Was wondering if anyone had any info about the trails that run alongside the Taconic State Parkway in Putnam County, around Bryant Pond Road? I see the trails and fresh tracks on my way to work every day, but have no idea where the access to the trails begins, where to park, do you have to pay for access, etc.? Anyone know any info that they can share?


----------



## Lonewolfe

You could try your local Department of Natural Resources. They should have a list of any of the public riding areas; even here in Iowa we have a separate website for them. Otherwise, Google may help also. If you just want the trail heads, look the area up on Google earth and zoom in on the park; any parking lot should stand out.


----------



## Kingsixx

There are a few places to access these trails. You can try coming in from the "Taconic Gate" or the overpass at Bryant Pond Road itself. You're on your own as far as where to park since most of the trail runs along the parkway and private property.

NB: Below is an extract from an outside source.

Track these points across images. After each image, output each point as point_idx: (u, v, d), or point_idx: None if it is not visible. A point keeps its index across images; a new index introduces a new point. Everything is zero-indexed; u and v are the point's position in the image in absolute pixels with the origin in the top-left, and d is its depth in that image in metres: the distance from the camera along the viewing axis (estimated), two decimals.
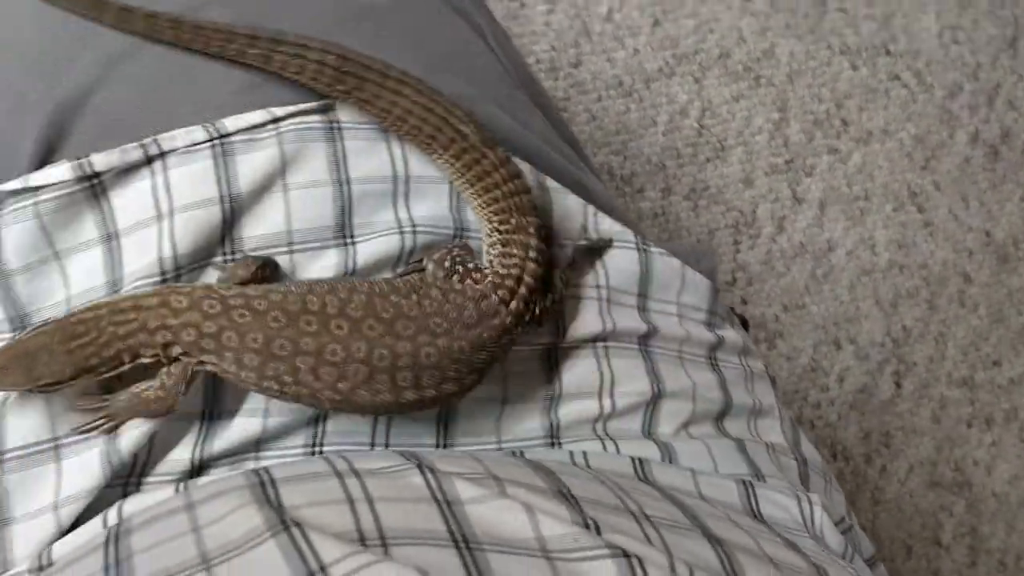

Guys have been riding there for years and I think if you head north far enough you can access Fahnstock State park but I've never gone that far.


----------



## integra93ls

hey where r u from. those track you see are most likely mine. I ride those trails all the time. was just out on sunday 2/17. let me know if u want to meets up and go riding with me one day. we have a few people that all ride. send me a PM


----------



## blazeinator

I have been looking for some decent mudding trails in the putnam area Im from westchester I have a 4x4. Do you guys go often?


----------



## The Big Bad Wolf

I'm on Long Island but I'm deff interested in meeting and riding some time. 


08 750 brute , MSD w vfj tune, Vfj stage 3clutch w spider mod and #1 springs, 27" mudlites, BBW custom armor and bumpers. Hdpe skid plate, 3"MIMB snorkel, MIMB Rad relocate, louder visions skull cup holder. 
it's a trick!! Get an axe!! 
tapatalk


----------



## The750i

i'd be down for a local ride too


----------